Members of the Saskatchewan Teachers’ Federation have voted 85 per cent in favour of a new four-year collective bargaining agreement.
Teachers voted on the pact from May 19-21.
For teachers, regaining lost purchasing power and alleviating challenges of class complexity were the two most important issues to address in this round of bargaining.
The government-trustee bargaining committee did not include any provisions about class complexity in the agreement.
“Acceptance of this agreement does not signal that teachers’ concerns have been addressed,” said Saskatchewan Teachers’ Federation president Patrick Maze. “However, teachers recognize the world has changed dramatically and settling the contract enables them to focus their energy on supporting their students by continuing to adapt their teaching strategies and provide quality emergency remote learning for the rest of this school year.”

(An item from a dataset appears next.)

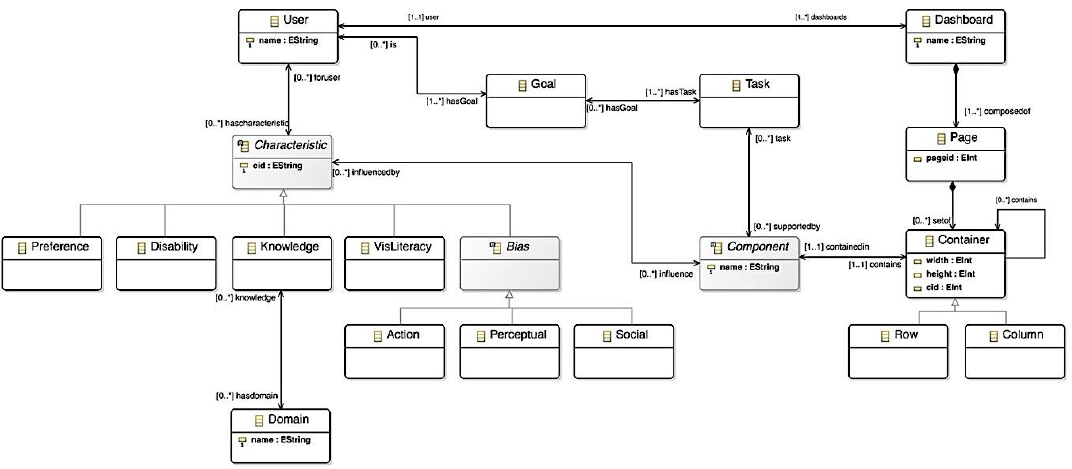
Figure 2. Overview of the dashboard meta-model, including the user, the layout, and the components. This image is available in high resolution at https://doi.org/10.5281/zenodo.3561320. Licensed under CC BY 4.0.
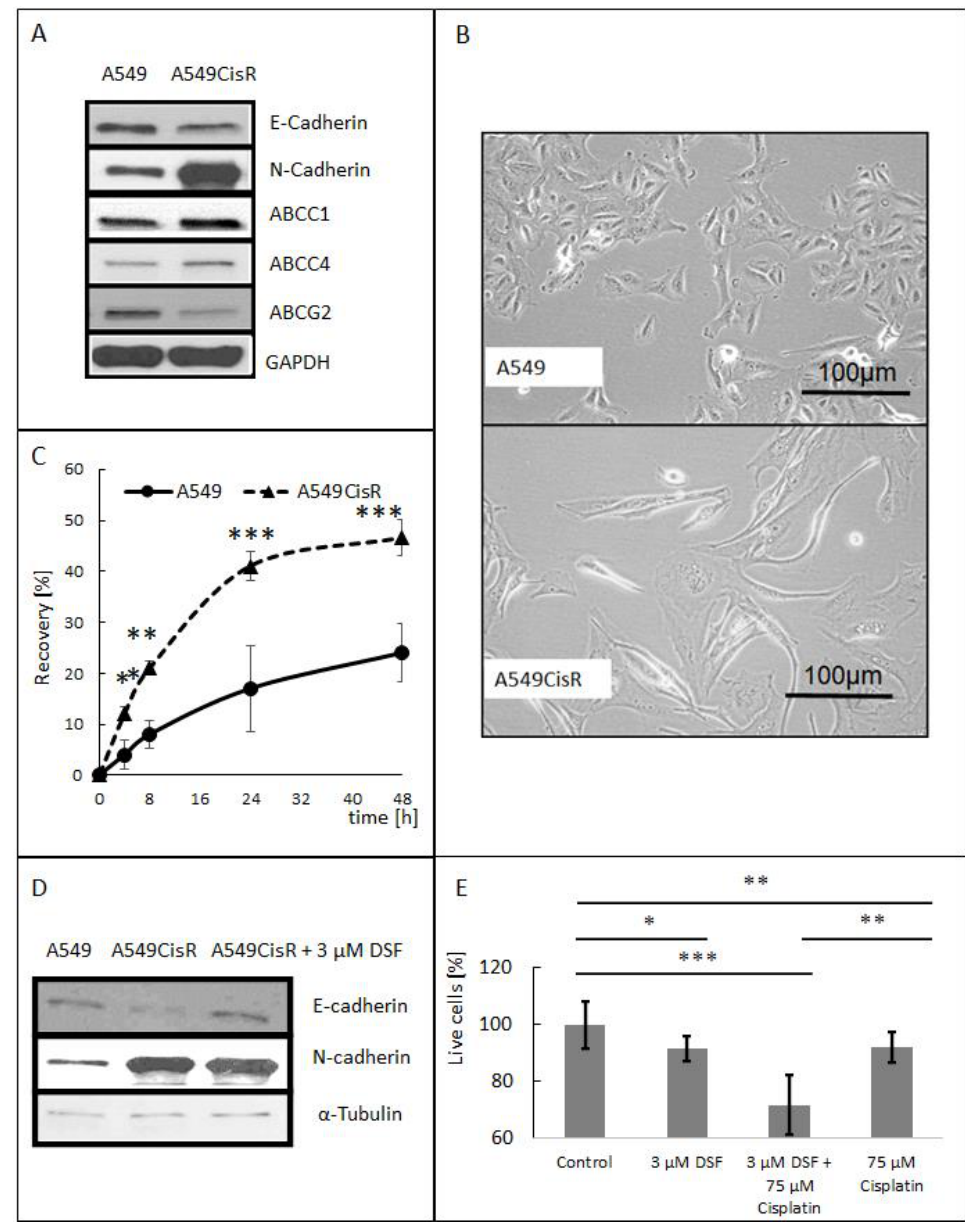
Figure 1. Characteristics of the cisplatin-resistant A549 cell line and DSF reversion of cisplatin resistance. ( A ) Western blot analysis of EMT markers and ABC proteins, performed in standard reducing SDS PAGE conditions. ( B ) Cell morphology (phase contrast microscopy). ( C ) Wound healing such as analysis of resistant-cell migration. A549 and A549CisR cells were seeded on a six-well plate and grown to confluence. Next, a wound was created and rinsed twice with PBS. New full medium was added. Wounded area was visualized after 0, 4, 8, 24, and 48 h using an OLYMPUS IX53 microscope and calculated by ImageJ software, n = 4, * p < 0.05; ** p < 0.005; *** p < 0.001, NS—not statistically significant. ( D ) DSF treatment reverses cisplatin resistance. Standard SDS-PAGE Western blot analysis of EMT markers. The A549CisR cells were treated with 3 µ M DSF (48 h), and cell lysates were obtained using M-PER Mammalian Protein Extraction Reagent #78501 as described in Materials and Methods. ( E ) To determine the impact of DSF on cell viability, A549CisR cells were seeded on 96-well plates and treated with 75 µ M cisplatin, 3 µ M DSF, and 3 µ M DSF 75 µ M cisplatin. After 48 h, cell viability was tested using WST-1 assay (ScienCell, Research Lab., Carlsbad, CA, USA); n = 3, * p < 0.05; ** p < 0.005; *** p < 0.001, NS—not statistically Regarding the effect of cisplatin resistance related changes on NSCLC migration, A549CisR presented a higher 2D migration rate (observed in wound healing assay) than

In order to address class complexity, the STF is participating with sector partners in a new provincial class size and composition committee. The committee’s structure is modelled after the Education Sector Response Planning Team and the federation is cautiously optimistic a collaborative sector approach to the COVID-19 response can be replicated to address class complexity.
“We remain deeply committed to ensuring students have equitable access to the supports and resources they need,” said Maze. “We will continue to propose and advocate for solutions through the new committee. If government fails to implement meaningful change we will explore all avenues, including future rounds of bargaining, to ensure students’ needs are met.”
The agreement will be effective from Sept. 1, 2019, to Aug. 31, 2023. Teachers will receive zero per cent in year one and two per cent in each of the following years. The government has agreed to create new educational regulations that would compel school boards to provide the federation with a list of all substitute teachers each school year.